Open MPI logo

Hardware Locality Development Mailing List Archives

  |   Home   |   Support   |   FAQ   |   all Hardware Locality Development mailing list

Subject: Re: [hwloc-devel] [hwloc-announce] Hardware locality (hwloc) v1.1rc1 released
From: Jirka Hladky (jhladky_at_[hidden])
Date: 2010-11-10 20:00:31


On Wednesday, November 10, 2010 05:27:49 pm Brice Goglin wrote:
> Le 10/11/2010 15:02, Jirka Hladky a écrit :
> >>> 2) hwloc-bind --get --membind is not working for me (RHEL 6.0)
> >>> $ hwloc-bind --membind node:1 --mempolicy interleave -- hwloc-bind
> >>> --get -- membind
> >>> hwloc_get_membind failed (errno 22 Invalid argument)
> >>
> >> You get the same error when running only "hwloc-bind --get --membind",
> >> right?
> >
> > Yes:
> > $ hwloc-bind --get --membind
> > hwloc_get_membind failed (errno 22 Invalid argument)
> >
> >> I am not sure about this one.
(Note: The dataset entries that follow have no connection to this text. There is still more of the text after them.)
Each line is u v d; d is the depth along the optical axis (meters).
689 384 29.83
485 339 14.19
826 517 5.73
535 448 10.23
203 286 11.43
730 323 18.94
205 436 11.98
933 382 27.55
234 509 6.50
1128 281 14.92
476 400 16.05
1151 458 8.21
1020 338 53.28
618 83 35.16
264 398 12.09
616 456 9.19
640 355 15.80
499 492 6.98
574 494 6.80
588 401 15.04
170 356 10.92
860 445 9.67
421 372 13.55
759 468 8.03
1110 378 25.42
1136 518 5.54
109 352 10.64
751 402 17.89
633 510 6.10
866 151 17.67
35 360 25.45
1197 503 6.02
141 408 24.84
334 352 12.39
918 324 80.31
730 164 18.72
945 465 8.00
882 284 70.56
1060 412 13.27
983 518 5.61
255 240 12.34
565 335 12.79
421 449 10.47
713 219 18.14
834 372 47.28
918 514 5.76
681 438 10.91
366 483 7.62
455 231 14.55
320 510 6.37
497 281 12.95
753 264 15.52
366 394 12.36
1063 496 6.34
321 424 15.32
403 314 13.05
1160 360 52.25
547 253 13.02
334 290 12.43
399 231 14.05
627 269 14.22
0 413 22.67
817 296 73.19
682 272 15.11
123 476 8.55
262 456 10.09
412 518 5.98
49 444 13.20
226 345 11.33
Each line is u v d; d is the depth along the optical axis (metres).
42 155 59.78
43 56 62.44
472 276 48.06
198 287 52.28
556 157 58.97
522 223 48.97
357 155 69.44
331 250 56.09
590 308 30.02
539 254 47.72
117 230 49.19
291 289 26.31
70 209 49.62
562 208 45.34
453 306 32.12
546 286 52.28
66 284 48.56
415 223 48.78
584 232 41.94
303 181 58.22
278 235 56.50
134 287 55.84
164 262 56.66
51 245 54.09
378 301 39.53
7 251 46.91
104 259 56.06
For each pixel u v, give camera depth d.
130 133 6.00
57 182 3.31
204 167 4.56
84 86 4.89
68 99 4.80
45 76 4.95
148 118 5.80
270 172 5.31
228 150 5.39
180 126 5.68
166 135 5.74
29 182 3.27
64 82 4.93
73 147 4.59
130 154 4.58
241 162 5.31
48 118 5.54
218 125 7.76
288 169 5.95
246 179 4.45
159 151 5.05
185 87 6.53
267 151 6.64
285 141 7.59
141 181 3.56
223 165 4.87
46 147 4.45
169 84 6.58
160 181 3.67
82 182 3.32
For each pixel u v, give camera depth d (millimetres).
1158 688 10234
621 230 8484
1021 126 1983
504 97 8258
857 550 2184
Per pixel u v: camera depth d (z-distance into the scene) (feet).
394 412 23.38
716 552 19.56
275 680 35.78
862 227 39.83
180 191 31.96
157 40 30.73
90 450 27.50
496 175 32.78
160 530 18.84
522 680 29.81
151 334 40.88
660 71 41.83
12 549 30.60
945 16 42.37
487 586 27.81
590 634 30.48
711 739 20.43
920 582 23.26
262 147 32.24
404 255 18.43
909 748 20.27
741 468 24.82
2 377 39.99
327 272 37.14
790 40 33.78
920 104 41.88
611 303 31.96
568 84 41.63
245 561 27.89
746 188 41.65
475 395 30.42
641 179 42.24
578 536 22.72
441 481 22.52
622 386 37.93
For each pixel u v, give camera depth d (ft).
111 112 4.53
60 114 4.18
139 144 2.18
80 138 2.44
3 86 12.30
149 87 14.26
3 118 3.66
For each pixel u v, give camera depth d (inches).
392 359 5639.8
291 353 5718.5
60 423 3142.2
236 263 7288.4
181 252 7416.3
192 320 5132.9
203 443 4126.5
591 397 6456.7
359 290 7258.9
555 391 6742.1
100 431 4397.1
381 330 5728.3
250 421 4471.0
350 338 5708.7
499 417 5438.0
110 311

Do you have NUMA support in your kernel?
> >> Is your machine NUMA? Can you send the gather-topology tarball ? (if we
> >> don't have it already :))
> >
> > Yes, it's a NUMA box with NUMA support in kernel.
>
> Unfortunately, I can't reproduce. I tried with your tarball, with a
> Redhat 5 machine, with a similar Nehalem-based machine running Debian.
>
> Can you try to debug this? I'd like to know if EINVAL is returned by the
> kernel or by hwloc. You'd have to open src/topology-linux.c, go in
> function hwloc_linux_get_thisthread_membind() and add some printf there
> to check where EINVAL comes from.
>
> thanks,
> Brice

Hi Brice,

I have added some printf and perror. EINVAL is coming from get_mempolicy call:

==============================================================
  /* compute max_os_index */
  complete_nodeset = hwloc_topology_get_complete_nodeset(topology);
  if (complete_nodeset) {
    max_os_index = hwloc_bitmap_last(complete_nodeset);
    printf("max_os_index %u\n",max_os_index);
    if (max_os_index == (unsigned) -1)
      max_os_index = 0;
  } else {
    max_os_index = 0;
  }
  printf("max_os_index %u\n",max_os_index);
  /* round up to the nearest multiple of BITS_PER_LONG */
  max_os_index = (max_os_index + HWLOC_BITS_PER_LONG) & ~(HWLOC_BITS_PER_LONG
- 1);
  printf("max_os_index %u\n",max_os_index);

  linuxmask = malloc(max_os_index/HWLOC_BITS_PER_LONG * sizeof(long));
  if (!linuxmask) {
    errno = ENOMEM;
    goto out;
  }

  err = get_mempolicy(&linuxpolicy, linuxmask, max_os_index, 0, 0);
  if (err < 0) {
    perror("get_mempolicy");
    goto out_with_mask;
  }
==========================================================================

On system with 2 NUMA nodes:
$ utils/hwloc-bind --get --membind
max_os_index 1
max_os_index 1
max_os_index 64
get_mempolicy: Invalid argument
hwloc_get_membind failed (errno 22 Invalid argument)

I do not see any problem with your code. I don't know what's going on. Is
get_mempolicy itself buggy? How can I debug this?

Thanks!
Jirka